Assigned task.
Quote exactly the lines spanning from the top of the data below to the line that contains "(606, 405) = (889, 553): turquoise", including both.

Stored dataset items
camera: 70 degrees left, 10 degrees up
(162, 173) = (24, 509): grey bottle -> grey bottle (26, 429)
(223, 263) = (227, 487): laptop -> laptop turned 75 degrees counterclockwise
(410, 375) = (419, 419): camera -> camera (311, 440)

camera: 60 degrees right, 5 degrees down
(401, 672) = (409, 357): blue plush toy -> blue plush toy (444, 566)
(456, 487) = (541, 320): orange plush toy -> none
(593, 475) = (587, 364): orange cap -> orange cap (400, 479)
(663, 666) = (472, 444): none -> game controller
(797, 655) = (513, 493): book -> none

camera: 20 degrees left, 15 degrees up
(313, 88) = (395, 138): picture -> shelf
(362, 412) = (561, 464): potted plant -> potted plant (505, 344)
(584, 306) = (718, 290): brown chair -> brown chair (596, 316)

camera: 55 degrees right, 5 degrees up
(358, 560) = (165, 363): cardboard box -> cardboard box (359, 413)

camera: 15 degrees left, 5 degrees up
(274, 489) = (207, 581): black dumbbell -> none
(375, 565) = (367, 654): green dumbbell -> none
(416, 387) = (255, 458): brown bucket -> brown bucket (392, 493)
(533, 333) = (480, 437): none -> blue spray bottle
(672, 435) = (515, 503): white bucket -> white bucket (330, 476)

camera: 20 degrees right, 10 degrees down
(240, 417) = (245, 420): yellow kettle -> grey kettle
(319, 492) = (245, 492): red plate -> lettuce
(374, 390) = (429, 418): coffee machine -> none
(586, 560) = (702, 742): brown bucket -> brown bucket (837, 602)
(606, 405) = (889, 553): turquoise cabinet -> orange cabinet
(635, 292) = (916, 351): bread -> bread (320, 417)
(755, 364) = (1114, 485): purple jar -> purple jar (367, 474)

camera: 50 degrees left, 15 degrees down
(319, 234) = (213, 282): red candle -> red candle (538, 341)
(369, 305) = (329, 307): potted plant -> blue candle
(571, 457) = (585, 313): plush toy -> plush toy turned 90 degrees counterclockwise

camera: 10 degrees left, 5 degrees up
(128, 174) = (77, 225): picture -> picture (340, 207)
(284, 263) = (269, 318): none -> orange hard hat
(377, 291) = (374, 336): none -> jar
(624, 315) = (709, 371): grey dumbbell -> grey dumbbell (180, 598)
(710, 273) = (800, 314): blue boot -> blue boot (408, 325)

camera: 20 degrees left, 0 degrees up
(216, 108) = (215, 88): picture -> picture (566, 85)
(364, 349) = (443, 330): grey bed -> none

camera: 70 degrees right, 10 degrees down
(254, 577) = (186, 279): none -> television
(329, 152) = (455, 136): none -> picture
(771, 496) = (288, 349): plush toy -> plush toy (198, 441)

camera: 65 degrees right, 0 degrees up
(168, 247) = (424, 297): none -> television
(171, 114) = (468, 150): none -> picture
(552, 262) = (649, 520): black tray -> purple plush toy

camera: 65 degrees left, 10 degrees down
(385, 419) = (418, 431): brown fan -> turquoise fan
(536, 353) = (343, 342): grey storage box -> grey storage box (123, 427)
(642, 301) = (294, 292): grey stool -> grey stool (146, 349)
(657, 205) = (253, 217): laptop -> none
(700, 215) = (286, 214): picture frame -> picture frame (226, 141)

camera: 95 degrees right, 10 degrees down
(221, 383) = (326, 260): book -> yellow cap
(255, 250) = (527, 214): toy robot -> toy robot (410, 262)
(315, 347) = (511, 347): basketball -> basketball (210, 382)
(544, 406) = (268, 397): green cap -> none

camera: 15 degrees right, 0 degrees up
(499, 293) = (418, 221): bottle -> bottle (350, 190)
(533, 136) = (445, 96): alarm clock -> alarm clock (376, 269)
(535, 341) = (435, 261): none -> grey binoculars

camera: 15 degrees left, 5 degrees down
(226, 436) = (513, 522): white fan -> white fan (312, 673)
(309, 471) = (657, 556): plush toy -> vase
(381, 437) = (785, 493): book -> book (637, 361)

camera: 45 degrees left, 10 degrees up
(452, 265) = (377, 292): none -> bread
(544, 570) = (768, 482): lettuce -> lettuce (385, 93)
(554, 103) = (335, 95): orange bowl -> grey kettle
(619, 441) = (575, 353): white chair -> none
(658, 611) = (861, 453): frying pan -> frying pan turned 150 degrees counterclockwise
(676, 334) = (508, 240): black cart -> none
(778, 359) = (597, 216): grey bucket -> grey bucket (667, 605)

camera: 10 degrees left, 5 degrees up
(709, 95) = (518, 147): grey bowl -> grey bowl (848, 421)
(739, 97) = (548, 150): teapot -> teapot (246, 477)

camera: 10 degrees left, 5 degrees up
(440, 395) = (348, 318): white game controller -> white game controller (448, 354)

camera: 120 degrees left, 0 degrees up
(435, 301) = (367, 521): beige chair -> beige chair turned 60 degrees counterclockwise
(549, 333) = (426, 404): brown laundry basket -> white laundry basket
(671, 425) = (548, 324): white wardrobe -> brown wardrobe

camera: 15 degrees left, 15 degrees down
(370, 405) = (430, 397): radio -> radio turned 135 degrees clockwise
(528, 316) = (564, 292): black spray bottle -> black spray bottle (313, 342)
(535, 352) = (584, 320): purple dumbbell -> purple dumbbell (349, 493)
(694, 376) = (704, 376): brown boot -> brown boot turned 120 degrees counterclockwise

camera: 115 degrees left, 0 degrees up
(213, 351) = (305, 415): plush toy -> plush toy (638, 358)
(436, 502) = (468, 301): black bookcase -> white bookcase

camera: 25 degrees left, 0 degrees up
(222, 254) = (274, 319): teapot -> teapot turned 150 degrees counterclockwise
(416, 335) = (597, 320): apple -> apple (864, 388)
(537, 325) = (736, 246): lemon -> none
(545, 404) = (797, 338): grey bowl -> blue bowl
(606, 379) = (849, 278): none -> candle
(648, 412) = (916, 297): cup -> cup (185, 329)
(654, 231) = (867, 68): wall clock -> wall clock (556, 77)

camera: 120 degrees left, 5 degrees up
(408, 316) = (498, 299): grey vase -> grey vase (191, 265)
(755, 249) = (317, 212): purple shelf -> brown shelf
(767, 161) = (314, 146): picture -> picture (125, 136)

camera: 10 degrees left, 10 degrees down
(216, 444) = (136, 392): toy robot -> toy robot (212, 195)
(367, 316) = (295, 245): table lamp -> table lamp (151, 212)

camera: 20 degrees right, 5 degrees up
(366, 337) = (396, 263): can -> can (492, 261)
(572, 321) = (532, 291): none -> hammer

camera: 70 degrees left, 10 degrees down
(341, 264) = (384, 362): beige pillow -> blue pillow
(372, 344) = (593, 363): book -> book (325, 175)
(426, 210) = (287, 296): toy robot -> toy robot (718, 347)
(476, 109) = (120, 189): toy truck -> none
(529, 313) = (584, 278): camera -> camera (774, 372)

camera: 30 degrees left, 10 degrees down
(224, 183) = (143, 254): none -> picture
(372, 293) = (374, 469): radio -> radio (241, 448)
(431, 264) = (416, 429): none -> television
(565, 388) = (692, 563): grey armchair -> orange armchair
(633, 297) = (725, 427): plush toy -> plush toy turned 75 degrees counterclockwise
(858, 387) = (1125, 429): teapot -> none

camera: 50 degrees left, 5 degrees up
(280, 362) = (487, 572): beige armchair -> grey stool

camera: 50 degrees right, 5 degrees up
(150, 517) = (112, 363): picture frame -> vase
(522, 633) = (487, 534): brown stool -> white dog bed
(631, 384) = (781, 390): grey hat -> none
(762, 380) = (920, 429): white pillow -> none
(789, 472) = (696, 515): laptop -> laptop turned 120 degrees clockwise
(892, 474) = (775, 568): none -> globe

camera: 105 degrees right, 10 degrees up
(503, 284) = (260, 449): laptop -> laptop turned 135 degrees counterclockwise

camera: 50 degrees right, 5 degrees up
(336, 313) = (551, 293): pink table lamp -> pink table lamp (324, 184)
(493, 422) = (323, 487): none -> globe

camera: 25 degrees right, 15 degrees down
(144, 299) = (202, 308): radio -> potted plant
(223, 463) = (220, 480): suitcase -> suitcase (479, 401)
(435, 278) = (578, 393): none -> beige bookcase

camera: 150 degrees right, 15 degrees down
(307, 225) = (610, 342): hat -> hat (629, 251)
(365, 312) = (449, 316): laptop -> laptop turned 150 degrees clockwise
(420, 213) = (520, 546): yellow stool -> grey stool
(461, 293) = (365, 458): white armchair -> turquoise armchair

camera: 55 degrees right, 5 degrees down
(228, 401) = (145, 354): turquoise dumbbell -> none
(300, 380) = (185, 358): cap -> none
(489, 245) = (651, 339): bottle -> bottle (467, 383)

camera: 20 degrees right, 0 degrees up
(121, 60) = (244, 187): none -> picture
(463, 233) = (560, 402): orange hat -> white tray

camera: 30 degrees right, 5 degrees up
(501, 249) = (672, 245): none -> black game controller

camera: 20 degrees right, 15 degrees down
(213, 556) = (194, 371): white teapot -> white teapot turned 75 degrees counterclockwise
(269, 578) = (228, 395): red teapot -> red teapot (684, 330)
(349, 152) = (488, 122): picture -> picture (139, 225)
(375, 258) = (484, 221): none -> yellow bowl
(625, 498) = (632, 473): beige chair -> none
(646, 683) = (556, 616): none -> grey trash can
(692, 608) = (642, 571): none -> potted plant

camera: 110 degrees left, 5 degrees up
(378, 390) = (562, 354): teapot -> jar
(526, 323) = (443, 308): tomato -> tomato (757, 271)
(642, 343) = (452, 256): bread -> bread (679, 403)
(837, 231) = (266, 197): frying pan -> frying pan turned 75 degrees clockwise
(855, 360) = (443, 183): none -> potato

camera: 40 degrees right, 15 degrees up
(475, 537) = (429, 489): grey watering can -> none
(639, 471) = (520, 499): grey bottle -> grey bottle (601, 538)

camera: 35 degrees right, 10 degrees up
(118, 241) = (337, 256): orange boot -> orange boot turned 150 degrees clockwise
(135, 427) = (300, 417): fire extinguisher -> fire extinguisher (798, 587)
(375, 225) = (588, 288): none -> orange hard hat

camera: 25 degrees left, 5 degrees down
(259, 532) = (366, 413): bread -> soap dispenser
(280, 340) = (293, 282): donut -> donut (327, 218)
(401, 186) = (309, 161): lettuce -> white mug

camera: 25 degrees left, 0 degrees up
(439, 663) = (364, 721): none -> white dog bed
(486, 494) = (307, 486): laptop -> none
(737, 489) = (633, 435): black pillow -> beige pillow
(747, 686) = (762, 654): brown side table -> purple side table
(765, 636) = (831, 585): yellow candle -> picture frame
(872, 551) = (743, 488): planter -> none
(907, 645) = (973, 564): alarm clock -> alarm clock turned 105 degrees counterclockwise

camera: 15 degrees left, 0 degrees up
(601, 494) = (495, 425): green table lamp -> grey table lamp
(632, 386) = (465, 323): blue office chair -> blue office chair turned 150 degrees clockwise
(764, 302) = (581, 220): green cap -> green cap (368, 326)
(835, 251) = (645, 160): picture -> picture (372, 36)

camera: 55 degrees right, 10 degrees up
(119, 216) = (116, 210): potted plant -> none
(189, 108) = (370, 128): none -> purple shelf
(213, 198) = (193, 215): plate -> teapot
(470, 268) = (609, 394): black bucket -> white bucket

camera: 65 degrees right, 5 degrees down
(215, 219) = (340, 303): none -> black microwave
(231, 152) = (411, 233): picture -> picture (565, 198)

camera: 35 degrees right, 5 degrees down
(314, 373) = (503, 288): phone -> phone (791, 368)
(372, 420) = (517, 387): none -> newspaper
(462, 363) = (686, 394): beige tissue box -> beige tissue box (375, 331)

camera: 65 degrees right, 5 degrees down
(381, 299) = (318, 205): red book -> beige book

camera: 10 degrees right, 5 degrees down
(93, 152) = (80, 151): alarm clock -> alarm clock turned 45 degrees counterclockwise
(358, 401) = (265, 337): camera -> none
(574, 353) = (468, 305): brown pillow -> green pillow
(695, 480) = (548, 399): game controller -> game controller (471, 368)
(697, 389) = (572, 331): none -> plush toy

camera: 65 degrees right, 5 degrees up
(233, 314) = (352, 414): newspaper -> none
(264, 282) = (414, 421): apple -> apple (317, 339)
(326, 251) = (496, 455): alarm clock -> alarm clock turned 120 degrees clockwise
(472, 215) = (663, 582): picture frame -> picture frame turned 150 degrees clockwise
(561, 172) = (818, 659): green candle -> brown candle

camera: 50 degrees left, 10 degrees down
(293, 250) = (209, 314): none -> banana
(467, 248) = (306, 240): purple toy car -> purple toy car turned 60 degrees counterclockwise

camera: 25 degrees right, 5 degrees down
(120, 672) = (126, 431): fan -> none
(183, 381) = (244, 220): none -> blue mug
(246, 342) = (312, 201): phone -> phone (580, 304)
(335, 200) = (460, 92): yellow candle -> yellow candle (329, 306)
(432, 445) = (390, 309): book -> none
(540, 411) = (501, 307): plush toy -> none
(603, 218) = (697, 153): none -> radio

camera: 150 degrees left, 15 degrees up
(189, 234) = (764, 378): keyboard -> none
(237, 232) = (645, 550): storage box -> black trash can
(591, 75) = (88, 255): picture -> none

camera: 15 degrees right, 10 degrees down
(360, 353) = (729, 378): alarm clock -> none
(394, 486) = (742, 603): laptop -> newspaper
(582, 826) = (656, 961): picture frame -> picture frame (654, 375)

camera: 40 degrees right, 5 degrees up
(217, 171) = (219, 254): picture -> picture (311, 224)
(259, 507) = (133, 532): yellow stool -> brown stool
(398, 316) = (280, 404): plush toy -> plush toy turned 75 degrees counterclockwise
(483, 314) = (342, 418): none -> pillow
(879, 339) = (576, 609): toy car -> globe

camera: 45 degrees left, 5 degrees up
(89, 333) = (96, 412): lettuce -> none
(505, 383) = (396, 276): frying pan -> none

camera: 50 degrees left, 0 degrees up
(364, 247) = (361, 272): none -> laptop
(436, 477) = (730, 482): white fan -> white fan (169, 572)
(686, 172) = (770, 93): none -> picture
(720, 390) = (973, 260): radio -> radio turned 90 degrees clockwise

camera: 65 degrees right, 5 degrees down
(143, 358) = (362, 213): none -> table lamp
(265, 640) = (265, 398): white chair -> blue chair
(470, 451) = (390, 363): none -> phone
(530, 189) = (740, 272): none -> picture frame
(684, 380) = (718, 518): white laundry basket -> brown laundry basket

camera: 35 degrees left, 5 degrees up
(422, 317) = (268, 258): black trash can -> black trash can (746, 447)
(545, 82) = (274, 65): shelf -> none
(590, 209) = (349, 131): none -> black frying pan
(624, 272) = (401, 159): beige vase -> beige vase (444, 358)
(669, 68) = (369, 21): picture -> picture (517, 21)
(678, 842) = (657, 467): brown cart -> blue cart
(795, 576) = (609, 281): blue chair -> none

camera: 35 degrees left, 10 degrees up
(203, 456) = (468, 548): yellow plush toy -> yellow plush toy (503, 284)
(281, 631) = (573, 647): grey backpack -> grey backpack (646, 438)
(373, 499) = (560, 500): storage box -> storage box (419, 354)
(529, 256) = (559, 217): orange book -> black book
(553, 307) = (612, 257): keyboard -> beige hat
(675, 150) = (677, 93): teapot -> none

Output below.
camera: 70 degrees left, 10 degrees up
(162, 173) = (24, 509): grey bottle -> grey bottle (26, 429)
(223, 263) = (227, 487): laptop -> laptop turned 75 degrees counterclockwise
(410, 375) = (419, 419): camera -> camera (311, 440)

camera: 60 degrees right, 5 degrees down
(401, 672) = (409, 357): blue plush toy -> blue plush toy (444, 566)
(456, 487) = (541, 320): orange plush toy -> none
(593, 475) = (587, 364): orange cap -> orange cap (400, 479)
(663, 666) = (472, 444): none -> game controller
(797, 655) = (513, 493): book -> none

camera: 20 degrees left, 15 degrees up
(313, 88) = (395, 138): picture -> shelf
(362, 412) = (561, 464): potted plant -> potted plant (505, 344)
(584, 306) = (718, 290): brown chair -> brown chair (596, 316)

camera: 55 degrees right, 5 degrees up
(358, 560) = (165, 363): cardboard box -> cardboard box (359, 413)

camera: 15 degrees left, 5 degrees up
(274, 489) = (207, 581): black dumbbell -> none
(375, 565) = (367, 654): green dumbbell -> none
(416, 387) = (255, 458): brown bucket -> brown bucket (392, 493)
(533, 333) = (480, 437): none -> blue spray bottle
(672, 435) = (515, 503): white bucket -> white bucket (330, 476)

camera: 20 degrees right, 10 degrees down
(240, 417) = (245, 420): yellow kettle -> grey kettle
(319, 492) = (245, 492): red plate -> lettuce
(374, 390) = (429, 418): coffee machine -> none
(586, 560) = (702, 742): brown bucket -> brown bucket (837, 602)
(606, 405) = (889, 553): turquoise cabinet -> orange cabinet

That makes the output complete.